Purpose: What is the purpose of the publication? Is it to inform or persuade? Is it biased? Does it provide more than one point of view? Does a bias diminish the usability or credibility?
Author: Are the author’s credentials, such as educational background, occupation, affiliation or position listed? Many resources do not have one author as they are published by a group of authors, an organization or even a government body. If so, are they or the entity they represent specialists in the subject area?
Audience: Who is the targeted audience? Is it the general public, academic community, scientific community or is it specialists in a particular field?
Language: Is the language scholarly or general? Is it geared toward the layperson or someone with knowledge in the field? Does it include terminology or acronyms specific to an industry?
Documentation: Does the work include bibliographies or references, charts, graphs or other evidence that supports the research presented?

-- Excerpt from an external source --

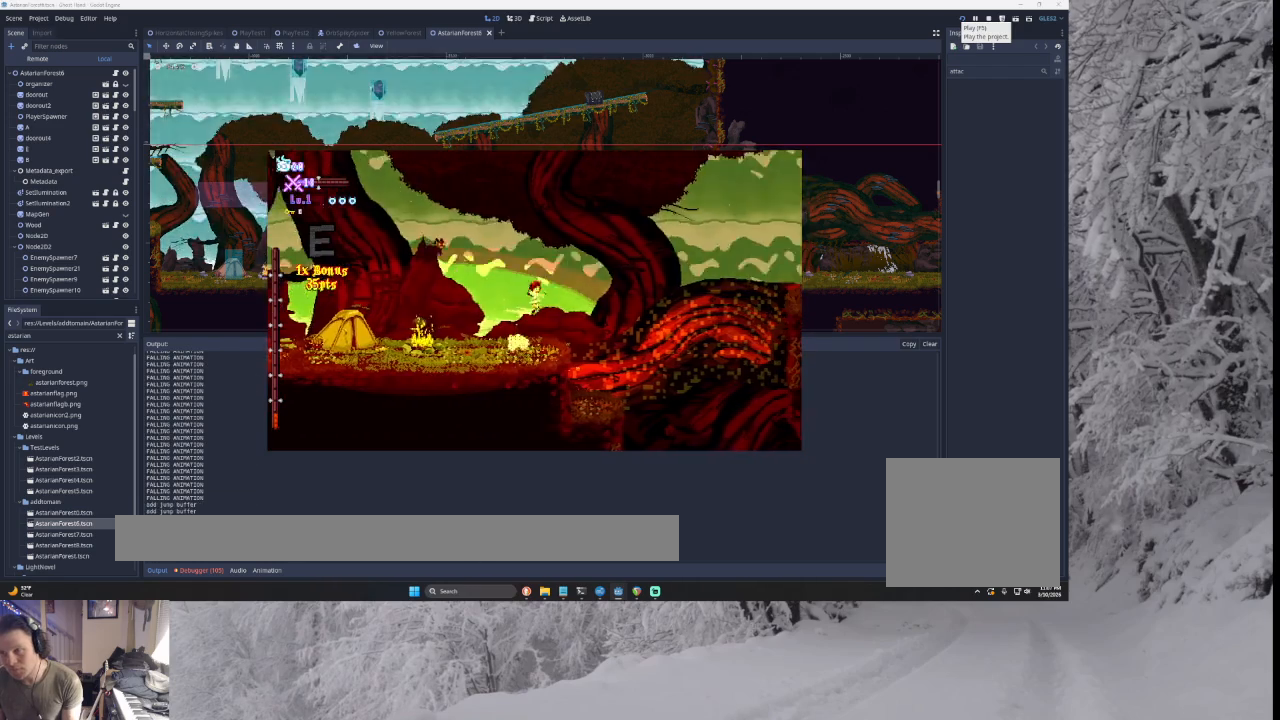
{"buttons": ["TRIANGLE"], "left_stick": "right", "right_stick": "center", "events": [[200, "TRIANGLE", "up"], [367, "TRIANGLE", "down"]]}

Currency: Is it important that your sources include the latest findings or does your topic permit or require historical research?

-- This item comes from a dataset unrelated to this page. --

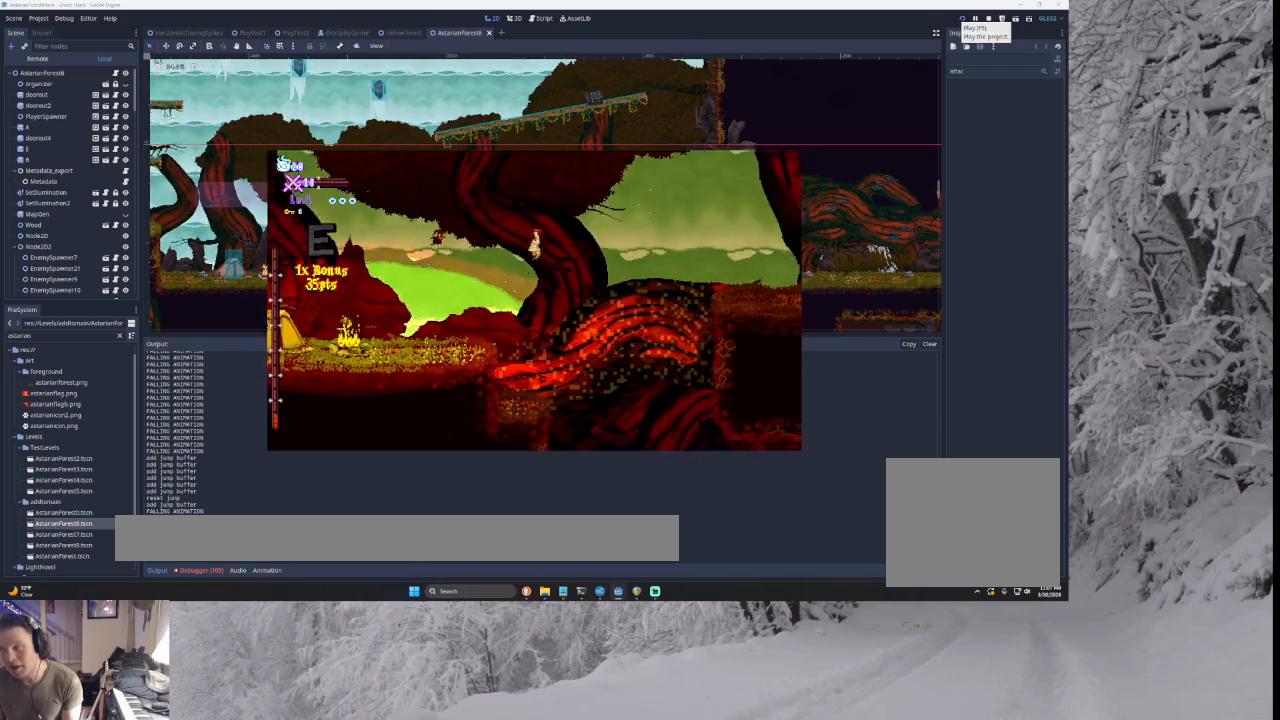
{"buttons": [], "left_stick": "right", "right_stick": "center", "events": [[333, "TRIANGLE", "up"]]}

Look for the purpose of the website. Is it to explain, inform, entertain, advertise, advocate, deceive or even joke? Is there an about section or mission statement? Can you determine the intended audience?
Look for the author or sponsoring entity (person, group or organization). Is the author or sponsoring entity clearly identified? Are credentials listed which validate the author’s expertise?
Look for the top-level domain (the last part of the URL) for a hint about who is publishing the website. The domain creates distinctions between types of websites. They do not, however, assure reliability and credibility.